Hey guys, I have a 13 silverado 2500hd crew short bed. This is my first year plowing With my own truck. I got a 8.5 xv2 and the dealer said 450# in the bed. That seems to light. The only plowing I've done is with a sander in the back so I'm used to having a few thousand pounds. I'm using 100# weights and was thinking about 6 behind the wheels. Anyone else have this set up and have some advice? 450 might be all it needs. It doesn't drop the front much.


----------



## JoeG3 (Oct 21, 2014)

I also have a xv2 on my '15 2500 crew short bed, and dealer did say I only needed 450#. I used about 500 this year and had no issues but I think I will be using more next year.
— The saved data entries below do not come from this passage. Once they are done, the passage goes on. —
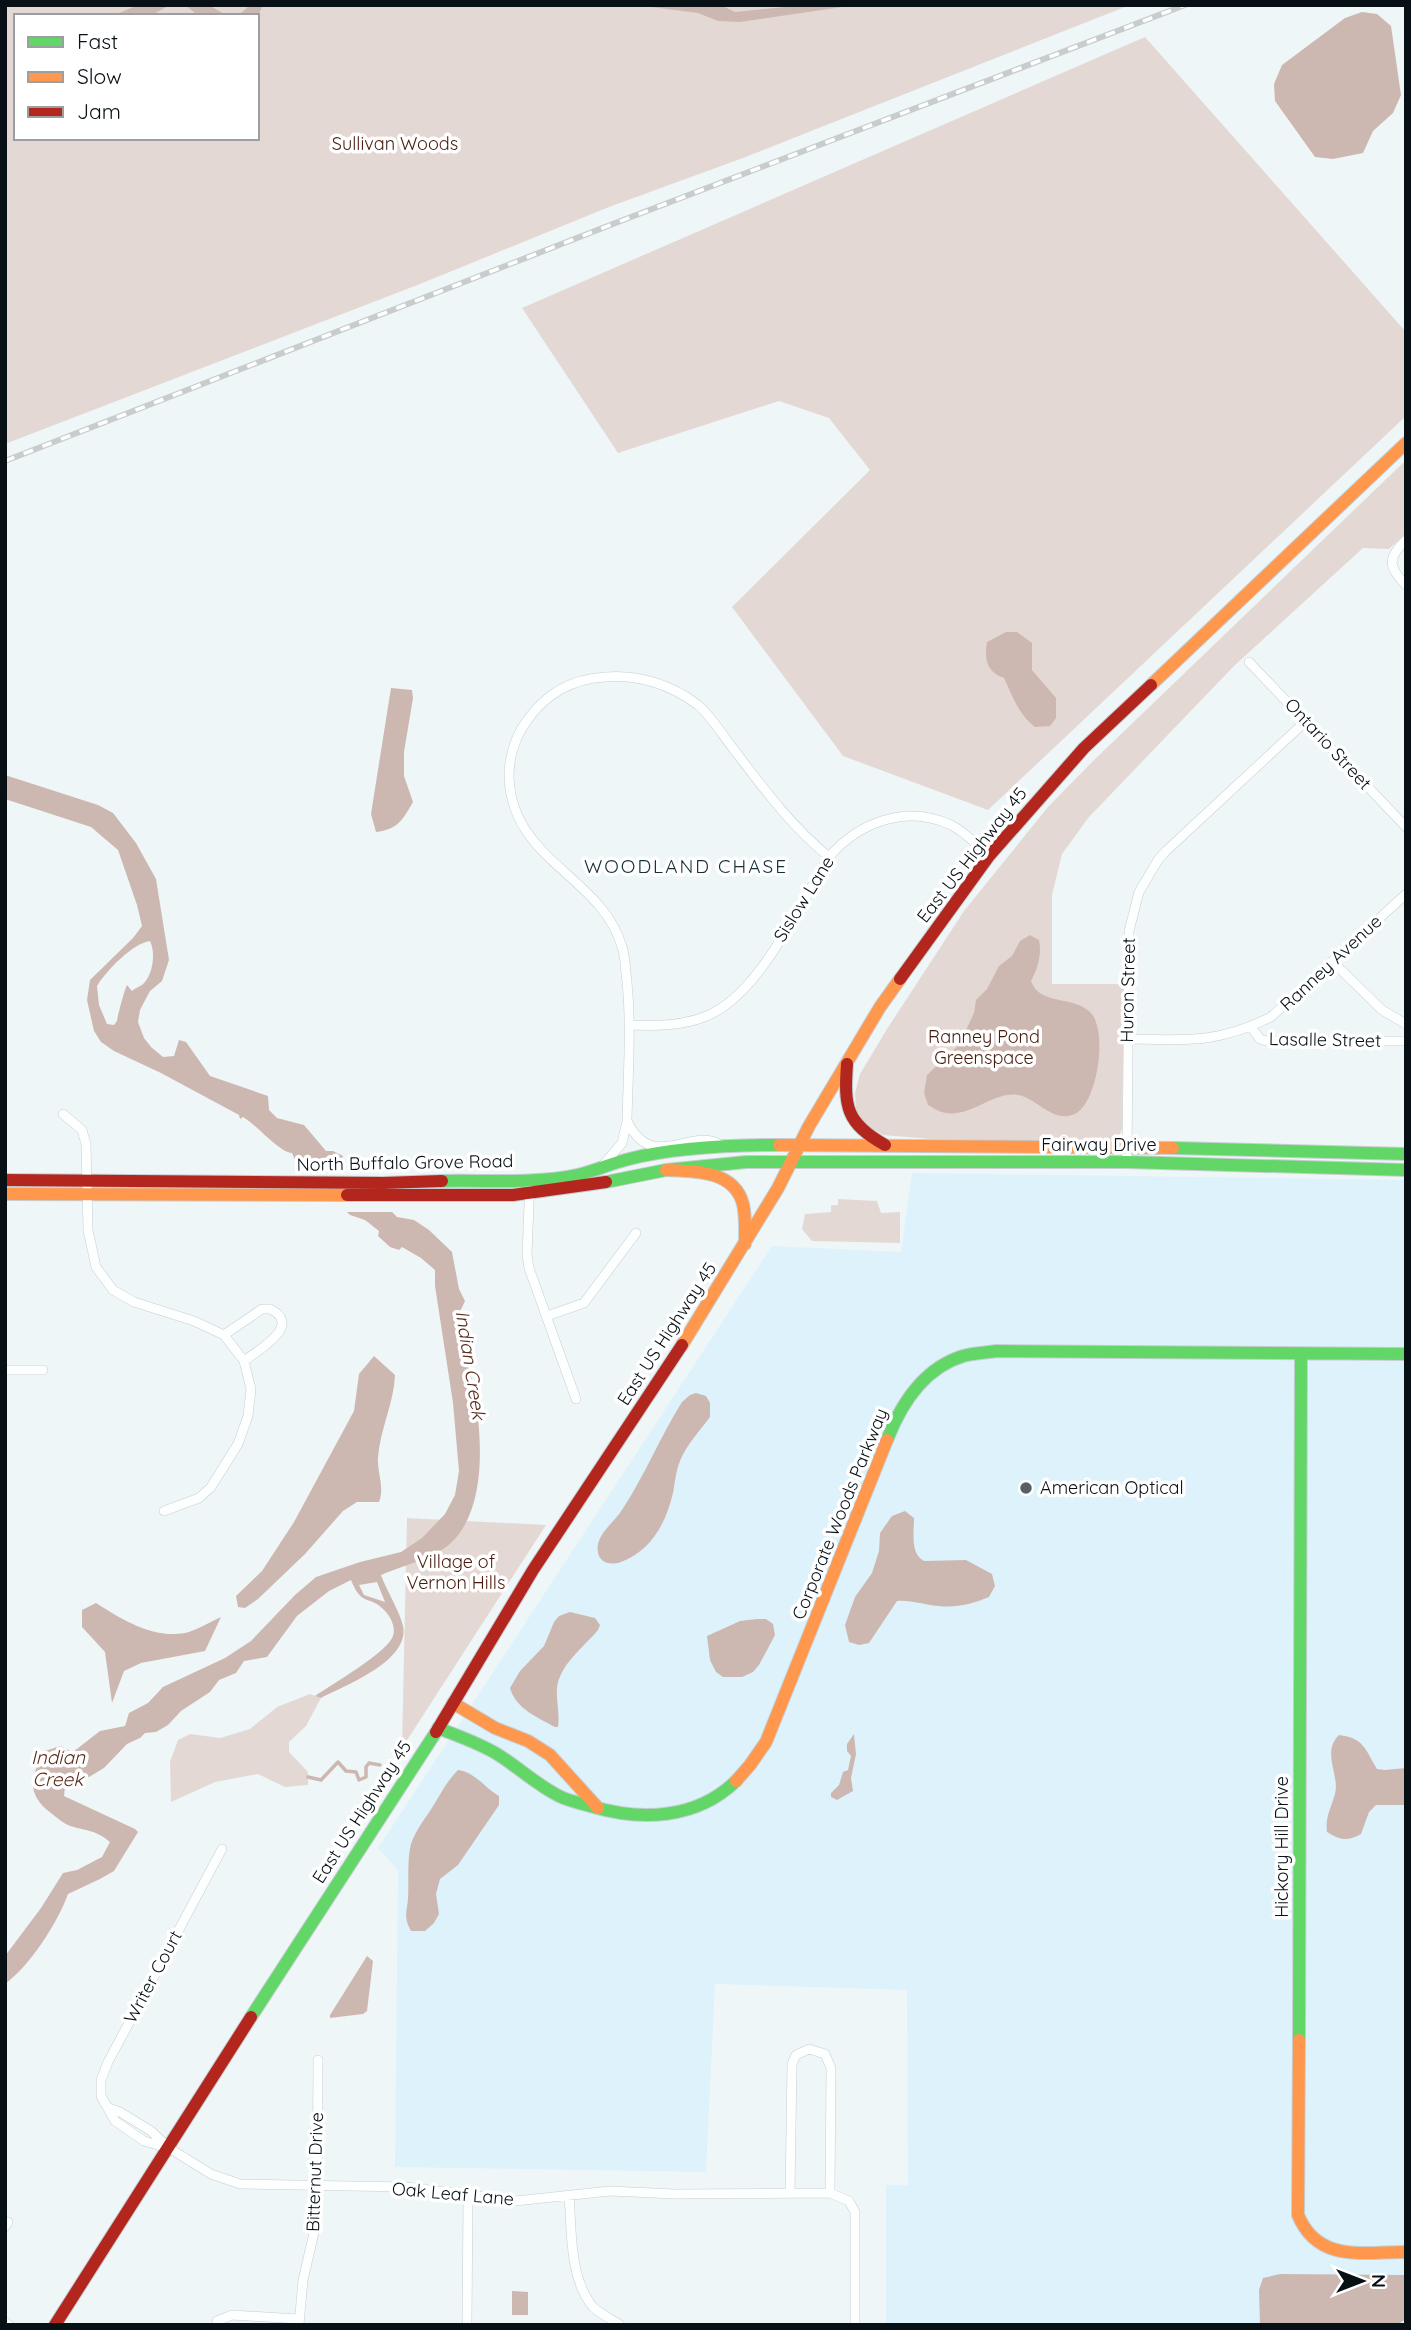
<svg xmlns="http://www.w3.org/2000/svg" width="1411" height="2330" viewBox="0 0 1411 2330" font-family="Quicksand,sans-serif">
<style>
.built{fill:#def2fb}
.green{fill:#e4d8d4;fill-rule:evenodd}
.water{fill:#cdb8b1;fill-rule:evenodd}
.pier{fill:#eff6f8}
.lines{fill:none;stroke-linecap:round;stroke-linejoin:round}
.stream{stroke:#cdb8b1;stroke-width:3.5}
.street-casing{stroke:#c6ced2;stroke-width:10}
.fast-casing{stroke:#c6ced2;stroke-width:14}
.slow-casing{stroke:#c6ced2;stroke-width:14}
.jam-casing{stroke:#c6ced2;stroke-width:14}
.street{stroke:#fdfefe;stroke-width:9}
.fast{stroke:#63d668;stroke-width:12}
.slow{stroke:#ff974d;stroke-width:12}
.jam{stroke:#b3261e;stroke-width:12}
.rail-casing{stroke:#c9cccd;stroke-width:6}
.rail{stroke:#fff;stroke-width:3.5;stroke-dasharray:10;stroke-linecap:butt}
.poi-dot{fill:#586064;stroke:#fff;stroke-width:2.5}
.labels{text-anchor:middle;stroke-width:7;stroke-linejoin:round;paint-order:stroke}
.park-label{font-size:18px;fill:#471b0c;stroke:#fff}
.street-label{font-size:18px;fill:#061015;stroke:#fff}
.poi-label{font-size:18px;fill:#061015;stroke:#fff;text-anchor:start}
.neighbourhood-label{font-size:19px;letter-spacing:2px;fill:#152e38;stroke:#fff}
.water-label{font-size:19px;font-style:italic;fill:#5a2c1d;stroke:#fff}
</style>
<rect width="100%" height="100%" fill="#eff6f8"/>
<!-- built -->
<path class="built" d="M912,1173L1406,1180V2325H886V2185H908L907,1990L715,1984L706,2172L395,2167L398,1870L378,1848L772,1246L901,1252Z"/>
<!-- green -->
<path class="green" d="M5,5H1130L743,158L609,207L420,284L5,444ZM16,16H257V138H16Z
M1145,37L1406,332V416L988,810L843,756L732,607L870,470L829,418L779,401L618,453L522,308Z
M1406,460V533L1389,549L1363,548L1234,666L1089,817L1062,854L1052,895V984H1124L1122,1129L1119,1137L1112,1142L931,1139L883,1135L864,1124L856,1110L855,1093L860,1074L887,1029L964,911L1048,807L1092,762Z
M838,1199L877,1201L881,1213L900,1212V1243L812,1241L802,1229L805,1214L831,1212V1205H838Z
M407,1518L546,1525L402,1748Z
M310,1694L321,1698L306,1726L289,1742V1752L308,1772V1785L285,1787L258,1774L215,1782L171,1802L170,1762L178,1740L190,1734L220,1738L250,1729L277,1707Z"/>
<!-- water -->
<path class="water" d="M138,5H170L150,16H112Z
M185,5H209L224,14H240L250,5H263L257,18V16H199Z
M636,5H721L735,12L805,5H856L740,22L718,21L698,13Z
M1362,12L1377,14L1391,26L1401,95L1393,113L1373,131L1363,153L1333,159L1315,157L1275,101L1274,84L1282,65L1345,18Z
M1006,632H1017L1032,643V670L1056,698V718L1050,726L1035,727C1018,714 1013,697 1004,678C987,672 984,660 987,642Z
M391,688L412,690L413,698L404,752V776L413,802C402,821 398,829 376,832L371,814Z
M5,775L98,805L113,813L136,843L156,879L169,960L162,981L150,991L140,1010L138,1022L144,1038L151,1047L163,1057L174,1056L179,1040L186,1042L210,1076L268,1096L269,1110L277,1118L304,1125L326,1151H333L343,1156L341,1160L397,1217L414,1220L429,1230L452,1252L459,1289L465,1301C462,1308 456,1318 456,1326C456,1341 466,1357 470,1372C482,1422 493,1520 440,1551C422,1561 400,1567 381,1575C386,1589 400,1612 403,1626C410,1661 346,1685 321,1698L315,1696C332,1684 387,1653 393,1636C396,1628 391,1617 385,1611C370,1594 362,1608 351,1580L329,1591L297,1616L267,1657L244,1661L236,1673L219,1680L210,1692L181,1711L168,1725L156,1732L145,1733L140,1738L127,1744L104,1768L89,1777L76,1779L65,1787L64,1796L135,1829L138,1832L114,1871L100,1879L68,1894C58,1922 30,1966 5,1984V1956L41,1908L63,1873L77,1870L102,1857L110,1842C96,1830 87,1831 70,1826C63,1823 57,1818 51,1813C26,1795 30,1776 45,1751L60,1746L73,1752L100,1731L125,1726L129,1713L148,1703L163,1687L225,1658L251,1641L295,1595L316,1577L360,1562L401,1552L422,1538L445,1514L455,1495L459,1471L453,1403L435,1286V1270L421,1258L402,1247L399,1250L390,1247L378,1236L379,1231L365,1220L350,1215L296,1162L292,1153C279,1152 257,1125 243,1117L240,1119L239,1115L161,1073L114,1051L101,1042L94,1031L87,1000L90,980L133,938L142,926L137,905L118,850L91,827L5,799ZM150,941C156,953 153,976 142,985C139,987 135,988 132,991L127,985C125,988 117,1018 117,1021L114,1025L107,1024L99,1005L97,986C106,971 133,943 150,941ZM377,1582L385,1602L364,1595L359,1585Z
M1030,935L1039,940C1042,954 1038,968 1031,981C1040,1006 1072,995 1090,1012C1108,1029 1098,1098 1078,1112C1059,1125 1042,1105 1025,1097C997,1085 971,1121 942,1112C937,1111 932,1107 928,1105L924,1093L927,1075L959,1045L974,1013L976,1000L987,989L999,966L1012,956L1020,941Z
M374,1356L395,1375C394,1403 380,1429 378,1458C377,1473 385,1487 379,1502H357L343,1511L305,1554L258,1599L245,1608L238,1607L236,1596L262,1571L294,1522L354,1411L359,1374Z
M696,1393L706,1396L710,1403V1417C699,1432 687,1444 680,1461C676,1471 675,1482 673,1493C666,1523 651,1551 621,1562C607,1567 595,1560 598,1544C601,1531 615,1521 622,1510C645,1475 660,1437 682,1402L690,1395Z
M905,1511L914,1518C914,1532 910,1554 924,1561L966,1560L992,1574L995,1586L989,1597C972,1604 957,1608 938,1606C924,1605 912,1600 897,1601L869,1643L859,1645L849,1642L845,1625L855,1597L872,1573L879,1551L880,1533L892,1516Z
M96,1603C121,1619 153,1639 185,1633C197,1630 210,1622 221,1617L205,1651L141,1663L124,1671L112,1703L105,1652L82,1627V1610Z
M570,1612L595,1618L600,1625L598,1630C584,1647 560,1664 557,1688C556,1701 560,1714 558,1727H555C537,1717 516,1709 510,1688L520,1671L544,1646L554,1622L559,1616Z
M757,1619H766L773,1624L775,1635L759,1665L753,1672L742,1677H723L716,1672L710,1660L707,1636L740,1621Z
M854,1734L856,1754L851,1778L853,1791L837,1800L831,1797V1793L839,1785L843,1772L848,1770L851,1756L847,1751V1744Z
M1339,1735C1364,1738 1365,1749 1377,1769L1385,1770L1406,1768V1805H1376L1369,1812L1361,1834C1347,1842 1340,1840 1327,1832C1325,1817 1331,1808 1335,1794C1340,1774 1321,1753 1339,1735Z
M458,1770C475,1772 485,1788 499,1796V1805L458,1865L440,1879L436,1894L439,1914L434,1923L425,1931H411C403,1916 407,1912 408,1899C409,1884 407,1859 411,1844C415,1832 423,1821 430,1811C440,1796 445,1783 458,1770Z
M367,1956L373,1961L367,2011L363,2014L330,2018V2015Z
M1280,2274L1406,2275V2319L1397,2325H1260L1259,2290L1263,2278Z
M512,2291L528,2292V2315H512Z"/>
<!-- pier -->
<path class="pier" d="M349,1163L397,1212H343L293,1164Z"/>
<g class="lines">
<!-- stream -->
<path class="stream" d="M308,1777L321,1780L338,1762L346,1771L356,1772L359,1780L366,1777V1767L369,1763L380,1765"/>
<!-- street casing -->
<g class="street-casing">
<path id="street" d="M1406,540C1387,558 1388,567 1406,585
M1249,662L1406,827
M1333,962L1382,1010L1406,1024
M629,1025C654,1026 681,1026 704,1017C758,998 799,905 829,857C859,822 907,804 951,825C966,832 977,846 989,856
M1251,1027L1260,1039L1266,1041H1406
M1127,1039C1185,1040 1217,1044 1271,1017L1406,894
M63,1114L82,1130L86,1144L88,1230L96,1267L113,1290L134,1302L194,1321L224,1335L244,1361L251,1389L248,1416L238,1444L211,1487L199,1498L164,1511
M627,1121C628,1072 632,1022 626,973C625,965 625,955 622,947C602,876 511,861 509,776C509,758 515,737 526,722C545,694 571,679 605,677C639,674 672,685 698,705C712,717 723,736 735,751C764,789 791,826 829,857
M1127,1162L1129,931L1139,892L1158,860L1166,851L1306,721
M604,1164L622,1143L627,1121C653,1174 690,1126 721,1145
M530,1179L527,1255L529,1268L576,1399
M547,1316L584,1303L636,1233
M224,1335L262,1309H270C304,1325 257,1351 244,1361
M5,1370H43
M109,2108L120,2112L151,2131L169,2148L211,2174L240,2184L406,2187L515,2201L610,2191L675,2194L830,2193L849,2201L855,2212V2325
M168,2148L144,2141L115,2121L101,2096V2080L108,2062L222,1849
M790,2194L792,2064L796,2055L809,2049L825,2054L831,2068L830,2193
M569,2196C572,2231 569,2278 593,2307C600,2314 612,2319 620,2325
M5,2227L8,2222
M5,2322L9,2325
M217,2325V2321L232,2315L299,2319
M299,2325L303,2280L317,2220L318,2060
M467,2325L468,2197"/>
</g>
<!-- fast casing -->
<g class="fast-casing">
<path id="fast" d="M1173,1148L1406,1154
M442,1181C486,1180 534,1184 577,1175C595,1171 612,1163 629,1159C677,1147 730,1145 779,1145
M606,1182L666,1170L746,1162H1127L1406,1170
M887,1440C901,1404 924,1368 963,1356C974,1353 985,1353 996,1351L1406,1354
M438,1728C458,1736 479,1743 497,1754C518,1767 537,1785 559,1796C569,1801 580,1803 590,1806C640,1821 696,1820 736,1781
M251,2017L436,1732
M1299,2040L1301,1354"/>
</g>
<!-- slow casing -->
<g class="slow-casing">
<path id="slow" d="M1151,685L1406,443
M779,1145L1173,1148
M666,1170C694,1171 734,1170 743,1204C746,1217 745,1231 745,1244
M5,1194L347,1195
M682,1345L778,1188L809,1126L880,1007L900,979
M453,1703L495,1728L528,1741L550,1755L598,1808
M736,1781L750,1765L766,1742L887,1440
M1299,2040L1298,2215C1318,2263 1363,2252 1406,2252"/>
</g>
<!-- jam casing -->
<g class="jam-casing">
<path id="jam" d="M900,979L989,856L1084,748L1151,685
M847,1064C844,1107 846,1123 885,1145
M5,1180L383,1183L442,1181
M347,1195H513L606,1182
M436,1732L533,1570L682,1345
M55,2325L251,2017"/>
</g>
<!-- street -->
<use href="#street" class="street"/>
<!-- fast -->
<use href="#fast" class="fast"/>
<!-- slow -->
<use href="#slow" class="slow"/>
<!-- jam -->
<use href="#jam" class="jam"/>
<!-- rail casing -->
<g class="rail-casing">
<path id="rail" d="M5,461L618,222L1185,5"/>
</g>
<!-- rail -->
<use href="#rail" class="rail"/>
</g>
<!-- markers -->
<circle class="poi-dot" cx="1026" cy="1488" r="7"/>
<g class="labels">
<!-- park labels -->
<g class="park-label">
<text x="395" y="150">Sullivan Woods</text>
<text x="984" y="1043">Ranney Pond<tspan x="984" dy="21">Greenspace</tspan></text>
<text x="456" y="1568">Village of<tspan x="456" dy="21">Vernon Hills</tspan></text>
</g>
<!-- street labels -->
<g class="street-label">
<text transform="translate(1328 744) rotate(47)" y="6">Ontario Street</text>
<text transform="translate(972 855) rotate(-52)" y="6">East US Highway 45</text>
<text transform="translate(804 899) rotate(-58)" y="6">Sislow Lane</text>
<text transform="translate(1331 963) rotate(-43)" y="6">Ranney Avenue</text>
<text transform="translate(1128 990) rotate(-89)" y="6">Huron Street</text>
<text transform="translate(1325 1040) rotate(1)" y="6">Lasalle Street</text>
<text x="1099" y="1151">Fairway Drive</text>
<text transform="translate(405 1163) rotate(-1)" y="6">North Buffalo Grove Road</text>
<text transform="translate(667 1334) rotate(-57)" y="6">East US Highway 45</text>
<text transform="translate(840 1514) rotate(-68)" y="6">Corporate Woods Parkway</text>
<text transform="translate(362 1812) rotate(-57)" y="6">East US Highway 45</text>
<text transform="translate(1282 1847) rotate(-90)" y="6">Hickory Hill Drive</text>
<text transform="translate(153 1977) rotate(-62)" y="6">Writer Court</text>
<text transform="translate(315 2172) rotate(-88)" y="6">Bitternut Drive</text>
<text transform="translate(453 2194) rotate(5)" y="6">Oak Leaf Lane</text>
</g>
<!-- poi labels -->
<g class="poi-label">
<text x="1040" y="1494">American Optical</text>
</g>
<!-- neighbourhood labels -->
<g class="neighbourhood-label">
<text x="686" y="873">WOODLAND CHASE</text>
</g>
<!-- water labels -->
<g class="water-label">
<text transform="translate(471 1365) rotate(81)" y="7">Indian Creek</text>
<text x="58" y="1764">Indian<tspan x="58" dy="22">Creek</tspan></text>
</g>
</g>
<!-- border -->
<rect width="1411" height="2330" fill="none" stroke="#061015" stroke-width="14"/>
<!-- legend -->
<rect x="14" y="14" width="245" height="126" fill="#ffffff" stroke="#9b9fa1" stroke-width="2"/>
<rect x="28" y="37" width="35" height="10" fill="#63d668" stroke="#9b9fa1" stroke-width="2"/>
<text x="77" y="49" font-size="21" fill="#061015">Fast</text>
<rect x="28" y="72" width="35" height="10" fill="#ff974d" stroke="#9b9fa1" stroke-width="2"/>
<text x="77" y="84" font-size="21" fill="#061015">Slow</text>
<rect x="28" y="107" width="35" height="10" fill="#b3261e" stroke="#9b9fa1" stroke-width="2"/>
<text x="77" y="119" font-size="21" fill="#061015">Jam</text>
<!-- north arrow -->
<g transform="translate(1362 2281) rotate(90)" stroke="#ffffff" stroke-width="5" paint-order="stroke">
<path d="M0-5L12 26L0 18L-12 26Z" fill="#061015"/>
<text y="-10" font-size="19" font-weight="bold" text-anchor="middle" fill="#061015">N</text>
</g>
</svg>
I have 2 100# rubber mats from tractor supply that I put under the RV when its in the drive and was thinking of putting them in the bed next year.


----------



## jimbo64 (Oct 20, 2011)

If you go to Fishers website you can match the plow to your truck and it will tell you how much ballast you need at the tailgate. I have an 8'6 xv2 on an F250 long box and it calls for approx. 400 lbs. at the tailgate.


----------



## SnoFarmer (Oct 15, 2004)

Do boats have tailgates?


----------



## jonny72888 (Feb 1, 2015)

Sounds good. Calls for 450.i got 6 100lb blocks I'll just throw in the back. See how that goes. Add more if needed.


----------



## NYH1 (Jan 10, 2009)

Put it behind the axle up against the tailgate.

NYH1.


----------



## gc3 (Dec 6, 2007)

Try what your dealer/website recommends and see how your truck and plow handles in the snow while plowing. You can always put more in. The more you put in it might plow better but it might feel so sluggish moving around you might hate it


----------



## LapeerLandscape (Dec 29, 2012)

I use about a half a pallet (1,000 lbs) of side walk salt (calcium) I need the weight and I need the need the salt. Win win and the truck rides better.


----------